> [About this exercise]
Please output exactly the lines from the one that holds "text-align: right ->" through the final line of the data, and nothing else; leave out any pictures.

#####

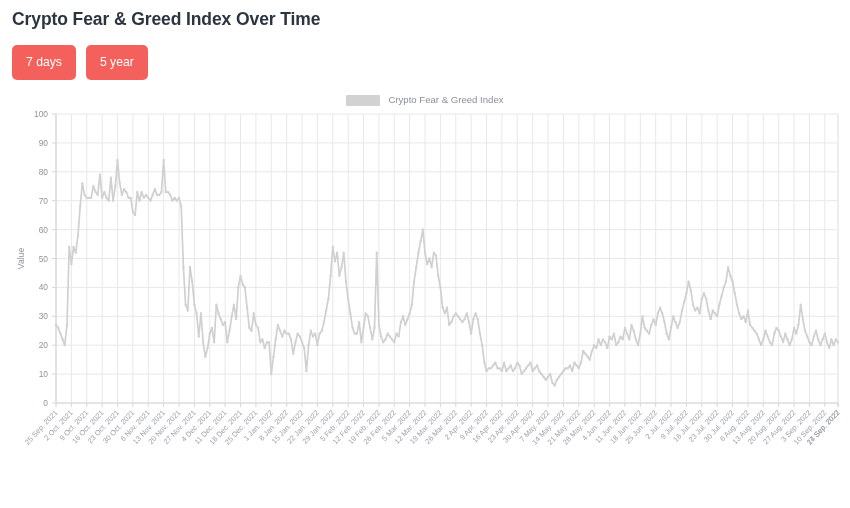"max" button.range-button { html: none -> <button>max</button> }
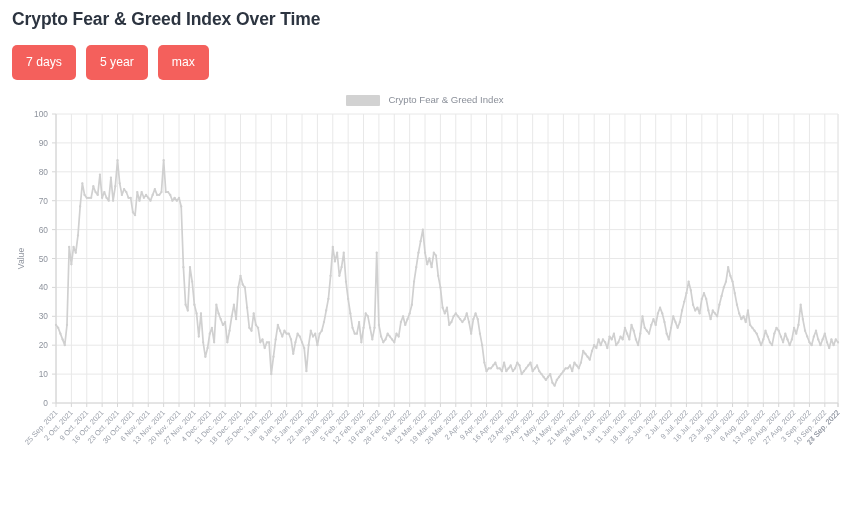"Crypto Fear & Greed Index" .chart-legend { flex-direction: none -> column }
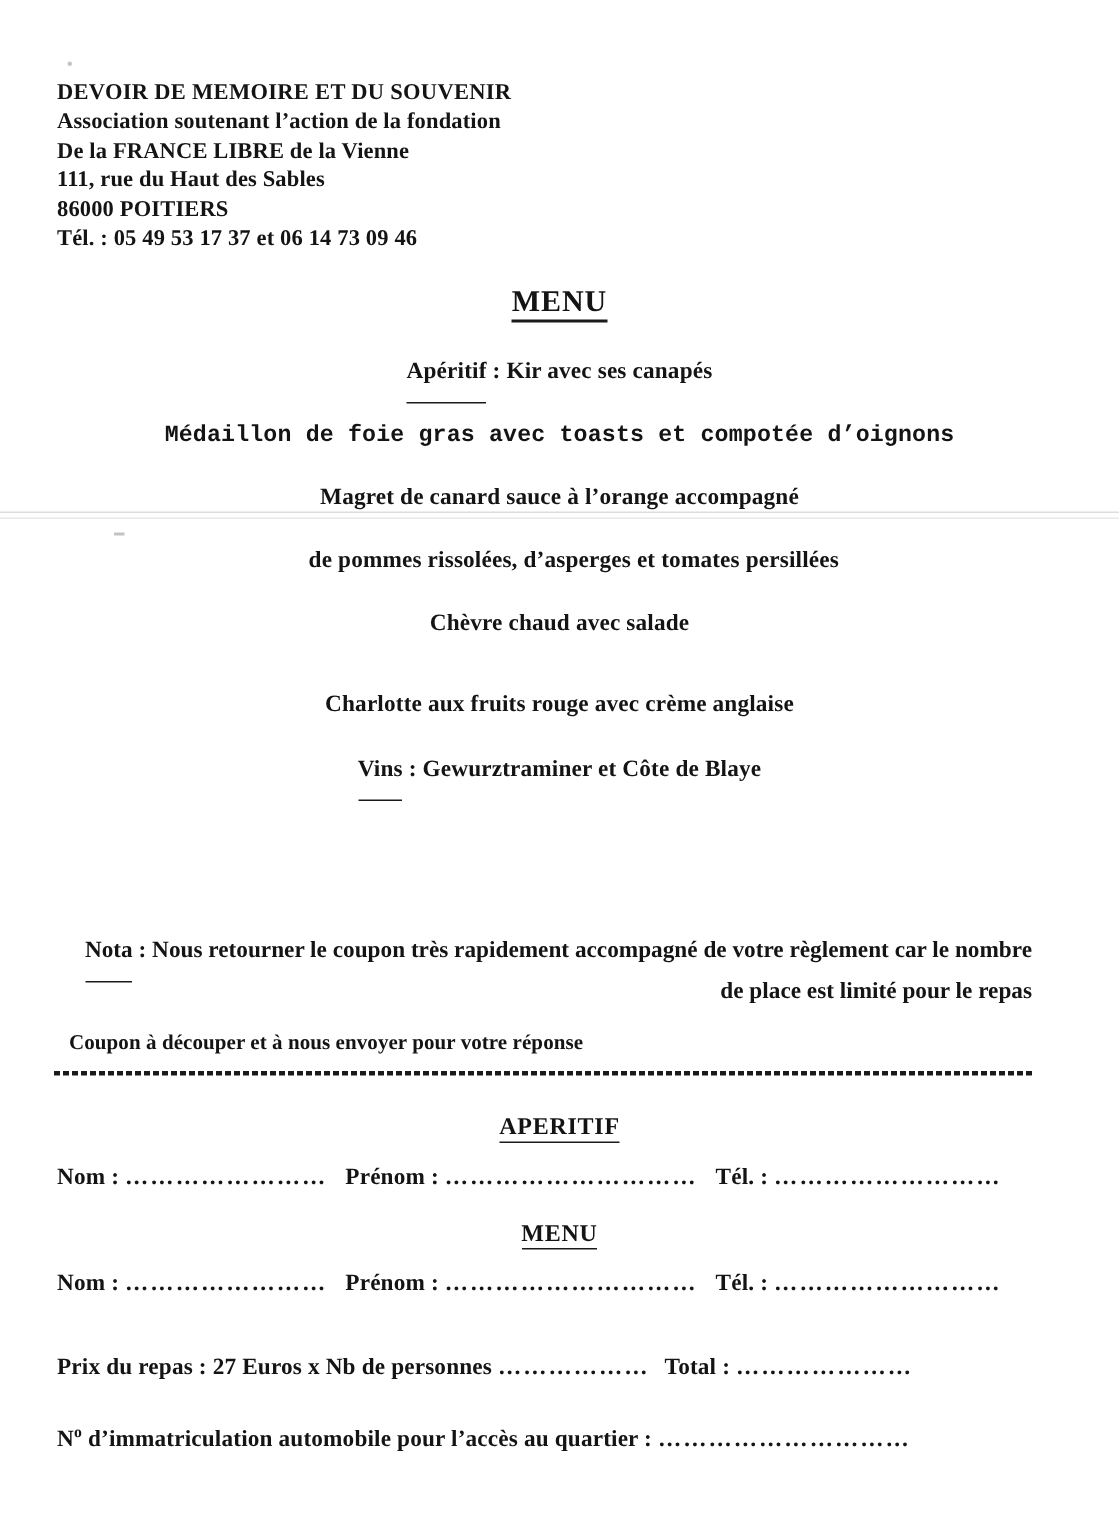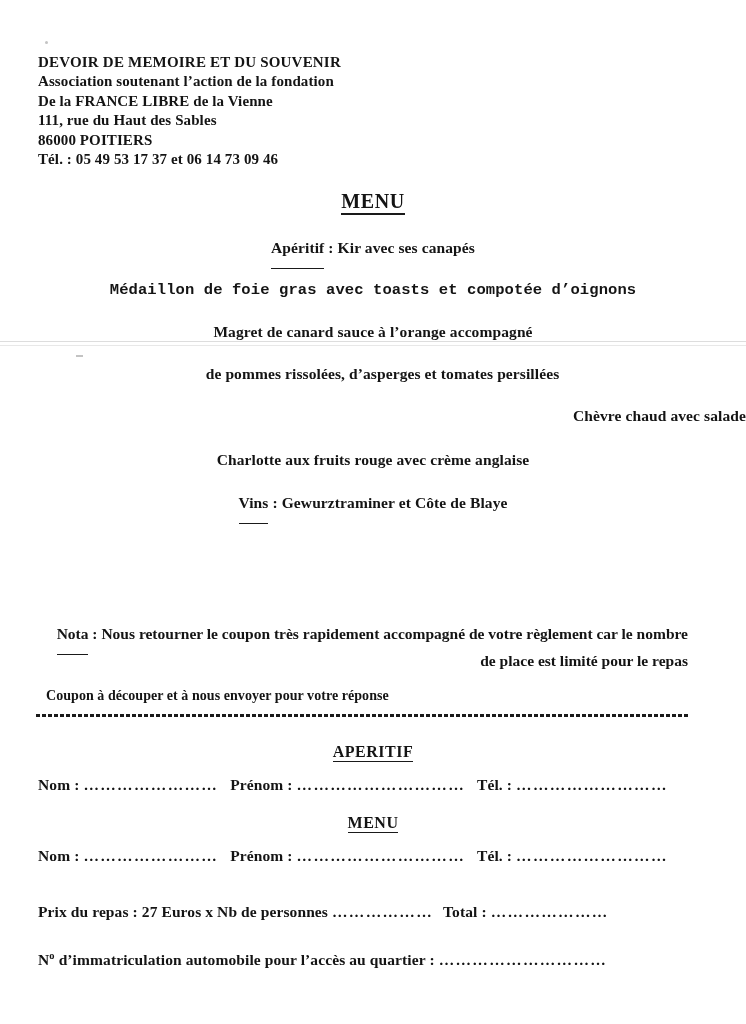"Chèvre chaud avec salade" .m5 { text-align: right -> none }
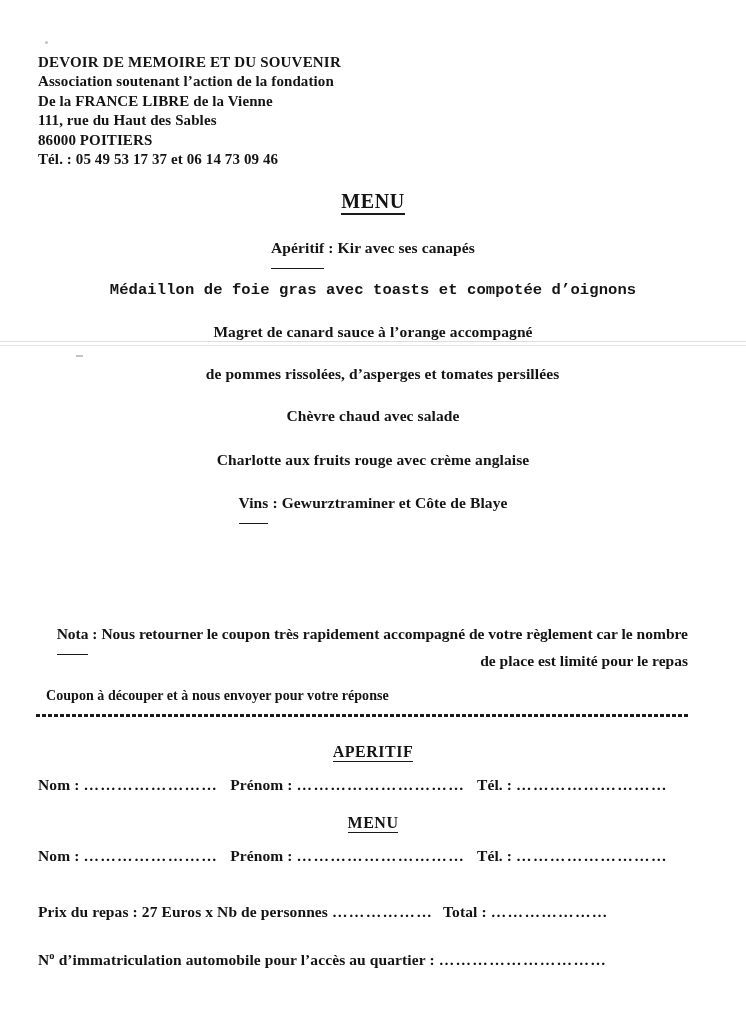"Charlotte aux fruits rouge avec" .m6 { margin-top: 26px -> 36px }
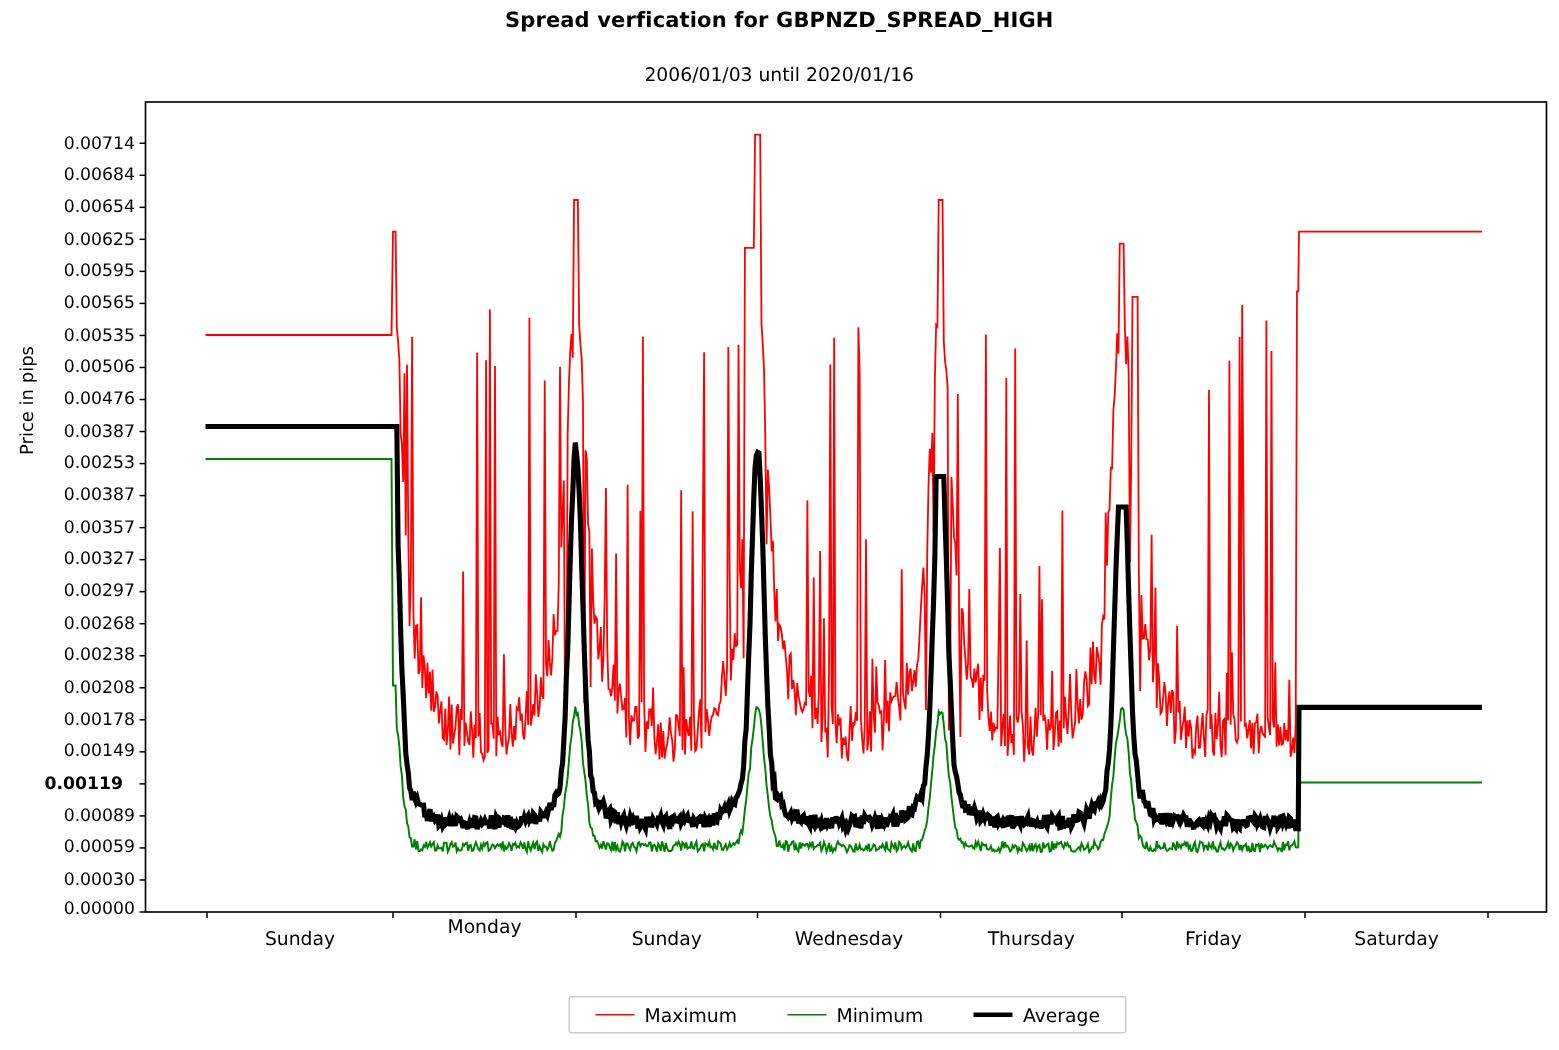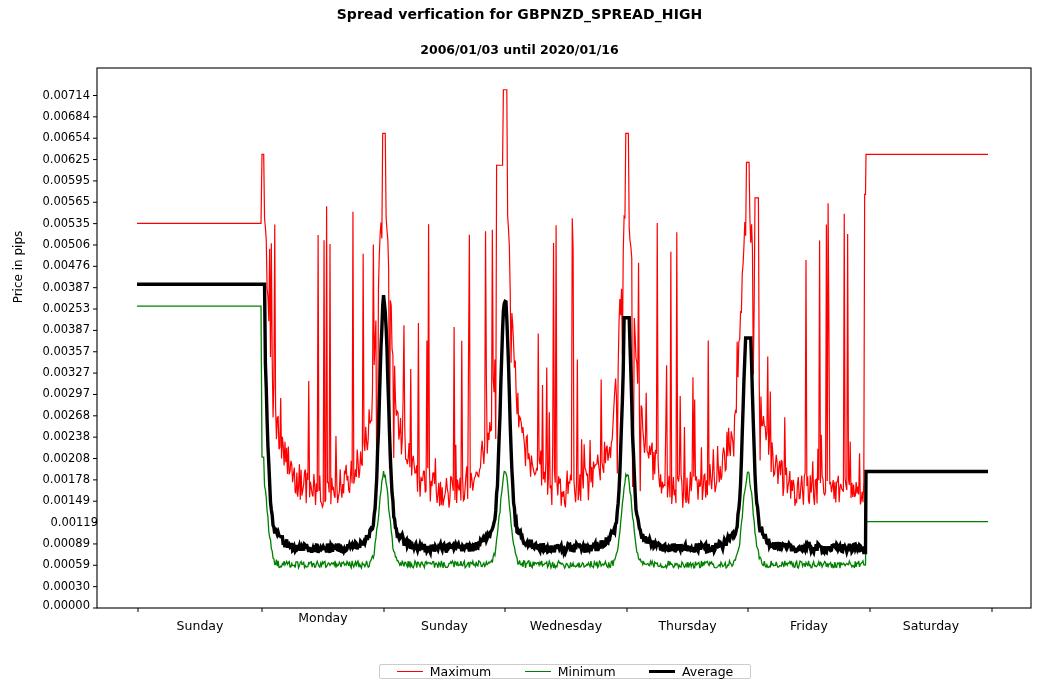"2006/01/03 until 2020/01/16" .chart-subtitle { font-weight: bold -> normal }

#####

> [Answer section]
"Chèvre chaud avec salade" .m5 { text-align: right -> none }
"Charlotte aux fruits rouge avec" .m6 { margin-top: 26px -> 36px }
"2006/01/03 until 2020/01/16" .chart-subtitle { font-weight: bold -> normal }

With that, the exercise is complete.